EXTRACTED MATERIAL
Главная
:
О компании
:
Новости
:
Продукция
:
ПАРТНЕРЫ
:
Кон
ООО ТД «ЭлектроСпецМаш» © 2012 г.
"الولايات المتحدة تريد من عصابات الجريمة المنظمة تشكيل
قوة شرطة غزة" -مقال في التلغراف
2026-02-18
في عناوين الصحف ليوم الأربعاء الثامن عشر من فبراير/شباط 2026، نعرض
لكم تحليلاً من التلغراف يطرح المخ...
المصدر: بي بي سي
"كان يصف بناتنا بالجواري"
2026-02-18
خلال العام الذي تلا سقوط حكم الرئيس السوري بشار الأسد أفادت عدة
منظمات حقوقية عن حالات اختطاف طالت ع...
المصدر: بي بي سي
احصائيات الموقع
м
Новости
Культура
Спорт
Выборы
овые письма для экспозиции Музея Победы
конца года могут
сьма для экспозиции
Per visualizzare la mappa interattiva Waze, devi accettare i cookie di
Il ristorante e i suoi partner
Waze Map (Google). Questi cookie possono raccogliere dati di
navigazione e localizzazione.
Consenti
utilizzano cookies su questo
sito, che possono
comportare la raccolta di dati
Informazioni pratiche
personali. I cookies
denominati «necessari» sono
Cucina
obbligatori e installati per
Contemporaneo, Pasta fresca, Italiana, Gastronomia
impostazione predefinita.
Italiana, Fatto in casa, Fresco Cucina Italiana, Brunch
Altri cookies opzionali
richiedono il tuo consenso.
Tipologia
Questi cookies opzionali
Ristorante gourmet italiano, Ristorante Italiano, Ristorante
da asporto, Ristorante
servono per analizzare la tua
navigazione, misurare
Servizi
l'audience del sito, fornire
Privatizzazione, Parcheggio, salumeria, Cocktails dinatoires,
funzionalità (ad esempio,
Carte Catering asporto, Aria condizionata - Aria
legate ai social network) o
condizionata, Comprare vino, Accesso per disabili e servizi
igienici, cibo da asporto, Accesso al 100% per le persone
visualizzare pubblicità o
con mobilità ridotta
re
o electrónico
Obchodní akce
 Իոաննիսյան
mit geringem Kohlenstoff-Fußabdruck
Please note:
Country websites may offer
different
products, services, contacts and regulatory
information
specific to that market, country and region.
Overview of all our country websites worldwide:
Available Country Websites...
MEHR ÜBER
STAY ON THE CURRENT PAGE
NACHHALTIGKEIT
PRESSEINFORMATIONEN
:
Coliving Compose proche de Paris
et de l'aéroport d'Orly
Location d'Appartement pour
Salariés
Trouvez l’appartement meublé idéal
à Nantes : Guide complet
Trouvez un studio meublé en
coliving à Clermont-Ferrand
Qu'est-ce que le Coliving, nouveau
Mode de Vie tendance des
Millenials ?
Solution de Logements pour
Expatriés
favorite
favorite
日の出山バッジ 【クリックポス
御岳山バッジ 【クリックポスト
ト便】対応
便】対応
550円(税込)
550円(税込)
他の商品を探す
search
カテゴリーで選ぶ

WHAT NEEDS TO BE DONE
Take the lines above from the one containing "products, services, contacts and regulatory" down to the one containing "coliving à Clermont-Ferrand", and transcribe them exactly, both ends included.

ANSWER FOR THIS EXERCISE
products, services, contacts and regulatory
information
specific to that market, country and region.
Overview of all our country websites worldwide:
Available Country Websites...
MEHR ÜBER
STAY ON THE CURRENT PAGE
NACHHALTIGKEIT
PRESSEINFORMATIONEN
:
Coliving Compose proche de Paris
et de l'aéroport d'Orly
Location d'Appartement pour
Salariés
Trouvez l’appartement meublé idéal
à Nantes : Guide complet
Trouvez un studio meublé en
coliving à Clermont-Ferrand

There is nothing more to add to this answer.